SA MAJESTÉ LA REINE,

intimée.

[TRADUCTION FRANÇAISE OFFICIELLE]

Appels entendus le 19 juillet 2005 à Toronto (Ontario)

Devant : L'honorable juge G. Sheridan

Comparutions :

Avocat de l'appelant :

Me Scott I. Simser

Avocate de l'intimée :

Me Jenny Mboutsiadis

JUGEMENT

Les appels des nouvelles cotisations établies en vertu de la Loi de l'impôt sur le revenu pour les années d'imposition 2000 et 2001 sont accueillis, avec dépens, et la nouvelle cotisation est renvoyée au ministre du Revenu national pour nouvel examen et nouvelle cotisation au motif que l'appelant et son épouse vivaient séparément selon un accord écrit conformément aux motifs du jugement ci-joints.

Signé à Ottawa, Canada, ce 5e jour d'août 2005.

« G. Sheridan »

Juge Sheridan

Traduction certifiée conforme

ce 31e jour de janvier 2006.

Sara Tasset


Référence : 2005CCI487

Date : 20050805

Dossier : 2004-3662(IT)I

ENTRE :

JATINDER KHAIRA,

appelant,

et

SA MAJESTÉ LA REINE,

intimée.

[TRADUCTION FRANÇAISE OFFICIELLE]

MOTIFS DU JUGEMENT

La juge Sheridan

[1]      L'appelant, Jatinder Khaira, a porté en appel l'avis de nouvelle cotisation du ministre du Revenu national (le « ministre » ) pour les années d'imposition 2000 et 2001, pour lesquelles le ministre avait refusé la déduction de pensions alimentaires pour conjoint et pour enfants. En prenant cette décision, le ministre a tenu pour acquis que les paiements versés à Raminder Khaira, l'épouse de l'appelant, n'étaient pas payés par M. Khaira en application d'un accord écrit, et que M. et Mme Khaira ne vivaient pas séparément en 2000 et en 2001. Par conséquent, ces paiements n'étaient pas des « pensions alimentaires » au sens de l'alinéa 60b) de la Loi de l'impôt sur le revenu et n'étaient pas déductibles.

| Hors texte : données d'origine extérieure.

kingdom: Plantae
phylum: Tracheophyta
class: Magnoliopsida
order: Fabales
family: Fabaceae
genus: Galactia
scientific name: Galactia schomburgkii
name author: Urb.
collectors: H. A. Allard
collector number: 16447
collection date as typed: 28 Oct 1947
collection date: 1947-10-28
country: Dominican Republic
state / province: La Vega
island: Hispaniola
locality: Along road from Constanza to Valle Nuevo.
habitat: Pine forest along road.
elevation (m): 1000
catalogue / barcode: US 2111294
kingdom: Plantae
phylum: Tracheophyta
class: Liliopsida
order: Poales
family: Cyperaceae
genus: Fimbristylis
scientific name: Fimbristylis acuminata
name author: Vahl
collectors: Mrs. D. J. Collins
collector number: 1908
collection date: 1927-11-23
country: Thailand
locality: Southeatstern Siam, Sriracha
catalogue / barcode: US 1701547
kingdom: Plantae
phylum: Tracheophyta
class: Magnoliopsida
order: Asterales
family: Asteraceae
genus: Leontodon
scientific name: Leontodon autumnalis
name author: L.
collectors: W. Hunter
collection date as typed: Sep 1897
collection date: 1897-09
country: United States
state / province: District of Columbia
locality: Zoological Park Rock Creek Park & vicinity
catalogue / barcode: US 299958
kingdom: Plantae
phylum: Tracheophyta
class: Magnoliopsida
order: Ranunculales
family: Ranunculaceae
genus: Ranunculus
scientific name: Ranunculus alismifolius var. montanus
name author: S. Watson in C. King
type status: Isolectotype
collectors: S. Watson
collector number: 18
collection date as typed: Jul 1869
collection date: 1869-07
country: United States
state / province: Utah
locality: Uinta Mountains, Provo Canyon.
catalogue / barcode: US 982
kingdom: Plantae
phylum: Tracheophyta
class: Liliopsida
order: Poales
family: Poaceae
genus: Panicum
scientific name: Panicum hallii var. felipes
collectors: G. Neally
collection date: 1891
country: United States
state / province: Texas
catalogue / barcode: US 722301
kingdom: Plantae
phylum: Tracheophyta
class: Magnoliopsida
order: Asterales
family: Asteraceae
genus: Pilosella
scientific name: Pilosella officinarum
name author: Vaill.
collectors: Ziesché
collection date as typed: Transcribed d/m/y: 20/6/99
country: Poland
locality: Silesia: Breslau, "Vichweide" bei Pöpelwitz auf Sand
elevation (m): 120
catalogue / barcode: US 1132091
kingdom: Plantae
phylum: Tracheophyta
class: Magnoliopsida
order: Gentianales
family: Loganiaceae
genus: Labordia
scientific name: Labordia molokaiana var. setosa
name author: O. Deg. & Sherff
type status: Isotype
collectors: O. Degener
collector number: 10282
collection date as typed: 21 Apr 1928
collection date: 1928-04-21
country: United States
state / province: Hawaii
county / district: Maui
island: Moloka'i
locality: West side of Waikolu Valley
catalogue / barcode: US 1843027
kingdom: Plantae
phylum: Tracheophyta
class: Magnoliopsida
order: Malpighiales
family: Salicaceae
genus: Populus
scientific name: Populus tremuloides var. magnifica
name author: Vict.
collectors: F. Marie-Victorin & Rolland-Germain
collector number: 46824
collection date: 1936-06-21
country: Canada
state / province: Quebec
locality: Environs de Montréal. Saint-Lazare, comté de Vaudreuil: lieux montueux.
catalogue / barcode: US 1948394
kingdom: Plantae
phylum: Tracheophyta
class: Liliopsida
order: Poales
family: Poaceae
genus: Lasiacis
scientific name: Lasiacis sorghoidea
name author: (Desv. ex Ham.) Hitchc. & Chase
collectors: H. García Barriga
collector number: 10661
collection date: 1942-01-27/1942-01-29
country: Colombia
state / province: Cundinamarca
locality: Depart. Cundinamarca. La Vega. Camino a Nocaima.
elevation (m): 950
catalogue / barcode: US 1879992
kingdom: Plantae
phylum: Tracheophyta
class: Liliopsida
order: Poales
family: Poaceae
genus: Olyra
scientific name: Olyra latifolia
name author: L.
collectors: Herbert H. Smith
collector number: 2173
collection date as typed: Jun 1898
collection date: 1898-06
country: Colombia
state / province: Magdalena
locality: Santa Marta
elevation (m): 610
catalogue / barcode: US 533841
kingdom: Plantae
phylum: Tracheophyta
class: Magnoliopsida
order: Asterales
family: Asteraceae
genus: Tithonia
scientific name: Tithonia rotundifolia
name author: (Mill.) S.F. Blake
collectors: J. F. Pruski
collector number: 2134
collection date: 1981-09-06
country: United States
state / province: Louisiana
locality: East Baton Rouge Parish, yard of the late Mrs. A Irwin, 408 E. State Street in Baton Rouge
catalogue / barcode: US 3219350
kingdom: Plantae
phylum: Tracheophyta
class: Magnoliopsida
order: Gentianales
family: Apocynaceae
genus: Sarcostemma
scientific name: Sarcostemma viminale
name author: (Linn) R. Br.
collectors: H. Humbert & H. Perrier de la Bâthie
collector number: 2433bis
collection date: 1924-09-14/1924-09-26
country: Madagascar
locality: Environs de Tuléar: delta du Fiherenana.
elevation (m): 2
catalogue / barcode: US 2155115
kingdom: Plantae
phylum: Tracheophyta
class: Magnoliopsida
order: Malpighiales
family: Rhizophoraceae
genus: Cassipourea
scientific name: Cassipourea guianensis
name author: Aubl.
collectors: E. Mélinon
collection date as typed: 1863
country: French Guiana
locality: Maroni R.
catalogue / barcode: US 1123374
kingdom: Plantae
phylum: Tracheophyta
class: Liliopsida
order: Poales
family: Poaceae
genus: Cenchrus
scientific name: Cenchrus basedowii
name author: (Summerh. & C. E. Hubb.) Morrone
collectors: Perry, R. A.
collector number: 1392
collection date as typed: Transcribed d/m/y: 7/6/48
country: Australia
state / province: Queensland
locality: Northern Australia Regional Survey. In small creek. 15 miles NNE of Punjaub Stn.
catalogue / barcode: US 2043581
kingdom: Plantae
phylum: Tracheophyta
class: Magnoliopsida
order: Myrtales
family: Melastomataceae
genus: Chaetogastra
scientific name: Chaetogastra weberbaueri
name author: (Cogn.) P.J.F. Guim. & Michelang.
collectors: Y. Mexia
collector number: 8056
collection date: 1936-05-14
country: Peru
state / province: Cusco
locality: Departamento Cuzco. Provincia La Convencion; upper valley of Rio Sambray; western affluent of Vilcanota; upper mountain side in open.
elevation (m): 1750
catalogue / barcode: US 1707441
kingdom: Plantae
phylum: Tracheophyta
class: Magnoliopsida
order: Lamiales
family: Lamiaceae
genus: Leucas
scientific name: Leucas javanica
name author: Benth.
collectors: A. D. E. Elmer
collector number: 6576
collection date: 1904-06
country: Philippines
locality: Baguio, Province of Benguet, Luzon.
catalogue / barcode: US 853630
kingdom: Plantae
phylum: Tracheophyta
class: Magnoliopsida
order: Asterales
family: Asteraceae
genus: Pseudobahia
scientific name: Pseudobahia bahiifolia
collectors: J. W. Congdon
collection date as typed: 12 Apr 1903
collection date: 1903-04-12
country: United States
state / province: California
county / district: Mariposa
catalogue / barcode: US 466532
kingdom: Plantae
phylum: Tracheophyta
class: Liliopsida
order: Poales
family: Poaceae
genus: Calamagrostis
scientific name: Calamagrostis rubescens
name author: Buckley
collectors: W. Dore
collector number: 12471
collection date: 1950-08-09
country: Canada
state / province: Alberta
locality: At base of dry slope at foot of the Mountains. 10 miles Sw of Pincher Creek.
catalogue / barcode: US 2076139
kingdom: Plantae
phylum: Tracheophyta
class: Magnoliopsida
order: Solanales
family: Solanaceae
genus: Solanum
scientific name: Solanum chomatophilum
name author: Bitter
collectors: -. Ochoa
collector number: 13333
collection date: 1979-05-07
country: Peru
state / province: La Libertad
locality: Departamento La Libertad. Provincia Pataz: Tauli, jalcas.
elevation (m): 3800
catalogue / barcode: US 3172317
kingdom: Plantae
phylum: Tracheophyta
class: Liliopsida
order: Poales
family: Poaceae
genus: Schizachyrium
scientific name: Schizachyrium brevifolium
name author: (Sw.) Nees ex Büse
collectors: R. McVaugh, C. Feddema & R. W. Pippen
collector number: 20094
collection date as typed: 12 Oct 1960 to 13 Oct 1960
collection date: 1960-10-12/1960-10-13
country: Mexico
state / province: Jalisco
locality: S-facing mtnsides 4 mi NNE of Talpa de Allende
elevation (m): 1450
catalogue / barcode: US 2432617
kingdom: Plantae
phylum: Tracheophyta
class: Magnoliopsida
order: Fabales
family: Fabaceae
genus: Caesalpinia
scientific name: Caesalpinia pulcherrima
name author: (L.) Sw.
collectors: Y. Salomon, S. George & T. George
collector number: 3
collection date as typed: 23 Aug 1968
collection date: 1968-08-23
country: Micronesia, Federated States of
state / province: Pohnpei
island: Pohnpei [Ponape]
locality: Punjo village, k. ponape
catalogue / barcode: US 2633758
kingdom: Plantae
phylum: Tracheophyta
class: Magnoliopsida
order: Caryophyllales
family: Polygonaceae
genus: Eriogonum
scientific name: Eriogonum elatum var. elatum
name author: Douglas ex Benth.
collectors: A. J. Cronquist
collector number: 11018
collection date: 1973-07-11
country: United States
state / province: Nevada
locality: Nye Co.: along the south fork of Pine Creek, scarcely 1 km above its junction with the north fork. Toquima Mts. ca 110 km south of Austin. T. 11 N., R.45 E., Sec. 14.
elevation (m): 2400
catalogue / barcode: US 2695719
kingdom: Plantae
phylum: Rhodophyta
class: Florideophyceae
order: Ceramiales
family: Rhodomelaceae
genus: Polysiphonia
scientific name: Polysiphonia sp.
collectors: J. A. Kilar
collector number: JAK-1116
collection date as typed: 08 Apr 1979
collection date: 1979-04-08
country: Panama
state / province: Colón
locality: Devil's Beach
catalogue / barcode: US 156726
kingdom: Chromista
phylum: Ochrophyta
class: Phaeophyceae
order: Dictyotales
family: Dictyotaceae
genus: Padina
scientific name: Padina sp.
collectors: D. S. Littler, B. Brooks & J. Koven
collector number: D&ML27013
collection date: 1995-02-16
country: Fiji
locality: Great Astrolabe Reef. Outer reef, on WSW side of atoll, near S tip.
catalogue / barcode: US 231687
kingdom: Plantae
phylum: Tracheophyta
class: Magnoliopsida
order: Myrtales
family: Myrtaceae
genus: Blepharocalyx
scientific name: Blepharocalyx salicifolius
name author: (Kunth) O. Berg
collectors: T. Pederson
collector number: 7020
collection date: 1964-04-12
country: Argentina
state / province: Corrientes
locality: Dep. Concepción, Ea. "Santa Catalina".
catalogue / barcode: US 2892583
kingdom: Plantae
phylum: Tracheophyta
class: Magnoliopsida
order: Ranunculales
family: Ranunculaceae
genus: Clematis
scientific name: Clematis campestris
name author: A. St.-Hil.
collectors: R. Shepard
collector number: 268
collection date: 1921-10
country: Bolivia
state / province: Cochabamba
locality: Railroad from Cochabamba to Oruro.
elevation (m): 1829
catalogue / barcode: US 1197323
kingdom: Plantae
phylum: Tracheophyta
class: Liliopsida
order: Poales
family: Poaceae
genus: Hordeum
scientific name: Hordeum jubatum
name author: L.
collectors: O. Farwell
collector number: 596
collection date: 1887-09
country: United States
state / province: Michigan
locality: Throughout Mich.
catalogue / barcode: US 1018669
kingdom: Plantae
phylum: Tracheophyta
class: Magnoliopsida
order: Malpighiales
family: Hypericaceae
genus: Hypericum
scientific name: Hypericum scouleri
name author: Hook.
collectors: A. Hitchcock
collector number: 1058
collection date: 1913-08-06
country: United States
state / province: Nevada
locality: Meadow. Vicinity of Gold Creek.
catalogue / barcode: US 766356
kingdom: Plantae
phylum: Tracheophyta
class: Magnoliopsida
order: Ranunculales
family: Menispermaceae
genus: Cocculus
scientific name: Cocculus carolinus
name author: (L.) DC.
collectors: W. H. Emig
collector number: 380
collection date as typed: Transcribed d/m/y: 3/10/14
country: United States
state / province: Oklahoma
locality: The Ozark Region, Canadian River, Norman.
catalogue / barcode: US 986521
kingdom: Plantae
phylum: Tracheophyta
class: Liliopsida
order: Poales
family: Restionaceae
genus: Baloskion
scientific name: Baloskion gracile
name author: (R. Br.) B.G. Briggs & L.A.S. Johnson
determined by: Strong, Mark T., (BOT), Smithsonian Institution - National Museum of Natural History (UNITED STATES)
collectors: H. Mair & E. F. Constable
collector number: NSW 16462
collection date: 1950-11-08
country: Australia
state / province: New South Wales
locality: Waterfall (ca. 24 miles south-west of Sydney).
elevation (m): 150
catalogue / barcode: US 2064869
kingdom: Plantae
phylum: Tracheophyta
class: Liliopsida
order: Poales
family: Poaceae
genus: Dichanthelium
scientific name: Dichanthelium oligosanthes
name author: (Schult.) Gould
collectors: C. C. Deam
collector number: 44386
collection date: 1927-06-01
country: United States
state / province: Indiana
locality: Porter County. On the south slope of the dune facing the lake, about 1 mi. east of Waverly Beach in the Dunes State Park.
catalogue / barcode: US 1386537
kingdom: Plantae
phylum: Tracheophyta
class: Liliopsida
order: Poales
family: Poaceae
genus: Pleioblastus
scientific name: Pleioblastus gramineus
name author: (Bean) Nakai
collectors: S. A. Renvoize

[2]      M. et Mme Khaira ont tous deux témoigné. Aucun témoin n'a été appelé à témoigner pour la Couronne. La question de savoir si l'accord entre M. et Mme Khaira est valide est une question mixte de droit et de fait, tandis que la question de savoir s'ils vivaient séparément est une question de fait.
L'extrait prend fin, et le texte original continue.